Aus gegebenem Anlass – die Open Air – Saison steht vor der Tür bzw. hat begonnen – möchte ich eine (fast digitalfreie) Problematik ansprechen, die mir sehr gut in diesen Thread zu passen scheint:
Gelegentlich bin ich als Monitorer mit div. Acts der etwas härteren und schnelleren Gangart unterwegs; allesamt eher solche, die man, verglichen etwa mit dem weiter oben behandelten Herrn Michael, nicht unbedingt in erster Assoziation mit dem Prädikat „musikalisch – künstlerische Sensibelchen“ in Verbindung bringen mag. Gleichwohl gastieren wir regelmäßig auf großen und manchmal auch auf sehr großen Bühnen. Klassischer R&R – Aufbau: vorne tollen 3 bis 4 Musiker mit und ohne Gitarren herum, 5m dahinter betreibt ein athletischer Trommler auf seinem Aufbau Hochleistungssport. Ebenfalls klassisch das Monitorsetup: 3 – 5 Mixe vorne, Drum Fill, Side Fills. I.E. eher unpopulär.

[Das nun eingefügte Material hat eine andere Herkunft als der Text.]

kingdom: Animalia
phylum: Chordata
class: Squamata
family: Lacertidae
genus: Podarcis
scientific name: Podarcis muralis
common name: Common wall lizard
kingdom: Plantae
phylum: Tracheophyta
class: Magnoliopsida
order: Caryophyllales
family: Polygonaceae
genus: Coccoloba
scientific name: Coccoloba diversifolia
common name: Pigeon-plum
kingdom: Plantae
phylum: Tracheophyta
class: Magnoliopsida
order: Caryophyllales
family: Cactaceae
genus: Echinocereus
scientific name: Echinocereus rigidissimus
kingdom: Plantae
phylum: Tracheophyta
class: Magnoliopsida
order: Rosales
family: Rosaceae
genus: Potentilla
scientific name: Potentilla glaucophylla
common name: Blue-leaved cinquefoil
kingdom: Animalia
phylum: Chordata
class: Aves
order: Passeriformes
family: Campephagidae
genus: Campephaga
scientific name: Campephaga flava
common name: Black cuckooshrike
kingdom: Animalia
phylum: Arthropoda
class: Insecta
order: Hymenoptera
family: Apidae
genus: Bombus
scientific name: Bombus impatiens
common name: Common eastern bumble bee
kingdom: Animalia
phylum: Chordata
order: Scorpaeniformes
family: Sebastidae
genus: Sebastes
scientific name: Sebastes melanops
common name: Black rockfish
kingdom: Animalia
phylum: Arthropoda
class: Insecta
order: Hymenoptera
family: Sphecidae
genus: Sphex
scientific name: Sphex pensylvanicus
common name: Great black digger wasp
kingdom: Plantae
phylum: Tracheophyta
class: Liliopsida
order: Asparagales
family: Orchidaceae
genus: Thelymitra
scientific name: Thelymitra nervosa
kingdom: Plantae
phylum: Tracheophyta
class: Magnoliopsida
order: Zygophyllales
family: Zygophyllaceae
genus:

Auf den Side Fills dabei im Wesentlichen neben Gesang und Soli viel (Double-) Kick und Snare, die das musikalisch – rhythmische Geschehen für die im vorderen Bereich herumwirbelnden Akteure auch außerhalb deren Hot Spots leidlich zusammen halten müssen. Alles nicht besonders aufregend, und auf Bühnen zwischen 10 und 20, 25m Breite hat das 20 Jahre lang recht zufriedenstellend funktioniert; die lebhafte Fraktion vorne kam mit den sich (für sie) ständig ändernden Laufzeiten der Sidefillsignale ganz gut klar.
Seit ein, zwei Jahren jedoch begegne ich auf größeren Festivals hin und wieder einer Unsitte, die vor allem schnell und präzise spielende Drummer ernstlich behindern und im Extremfall eine ganze Show an den Rand des Abbruchs bringen kann: die Verwendung von Line Arrays als Side Fills. Wer, um Himmels Willen, kommt auf die Idee, dass das sinnvoll funktionieren könnte? Hoch unterm Bühnendach geflogen, mit 100 Grad horizontaler Abstrahlung die gesamte Bühne nebst angrenzender Arbeitsflächen gleichmäßig beglückend, dazu vielleicht noch mit den schon diskutierten Anfangslatenzen (Digi – Pult, analoge Inserts, danach wieder analog in den viel zu langsamen Systemprozessor, usw.) vorbelastet, machen sie das Alptraumszenario des Hochgeschwindigkeitstrommlers zur Wirklichkeit: sofern er lieber dankend darauf verzichten möchte, sich von infernalischen Drumfill – Leveln malträtieren zu lassen, hört er von vorne links und rechts laut und deutlich vor allem das, was er neulich mal gespielt hat. Was aber bei Balladenrock oder auch AC/DC – Stampfern noch als Slapback - Schönheitsfehler durchgehen mag, funktioniert bei schnellen 16tel – Doublekick – Passagen einfach überhaupt nicht mehr und kann im schlimmsten Fall für völlige Konfusion auf der Bühne sorgen.
Ich bin kein Musiker, habe den Effekt aber bei mehreren Gelegenheiten von verschiedenen (gestandenen Profi -) Drummern vorgeführt bekommen; glaubhaft gewürzt mit manch unzweideutigem, nicht postingfähigem Kommentar.
Die wenig elegante „Lösung“ bei 15min. Changeover: Side Fills aus; stattdessen Wedges quälen, bis sie hüpfen. Optimal geht irgendwie anders.
Liebe Kollegen/ PA – Verleiher/ Disponenten, auch und gerade dann, wenn Ihr eine große und namhafte Company vertretet: das mag beeindruckend aussehen – aber es funktioniert einfach nicht! Klar, die Leasingraten für die sündhaft überteuerten Querhängekisten schmerzen; die Dinger müssen ackern für ihr Geld. Aber doch bitte, bitte nicht als Side Fills auf großen, lauten R&R – Bühnen. Verkehrter geht’s überhaupt nicht. Dort brauchen wir das genaue Gegenteil von 100 oder 110 Grad: eng abstrahlende Systeme, möglichst nahe am Geschehen positioniert, und dabei mittels sorgfältiger Ausrichtung auf gewünschte zu beschallende Bühnenbereiche derlei Laufzeitproblematiken gar nicht erst aufkommen lassend.
Sieht das wer ähnlich, oder hatte vielleicht schon das gleiche Problem? Müssen wir tatsächlich unsere Rider um den fett gedruckten Satz „No line array type side fills, please!“ ergänzen?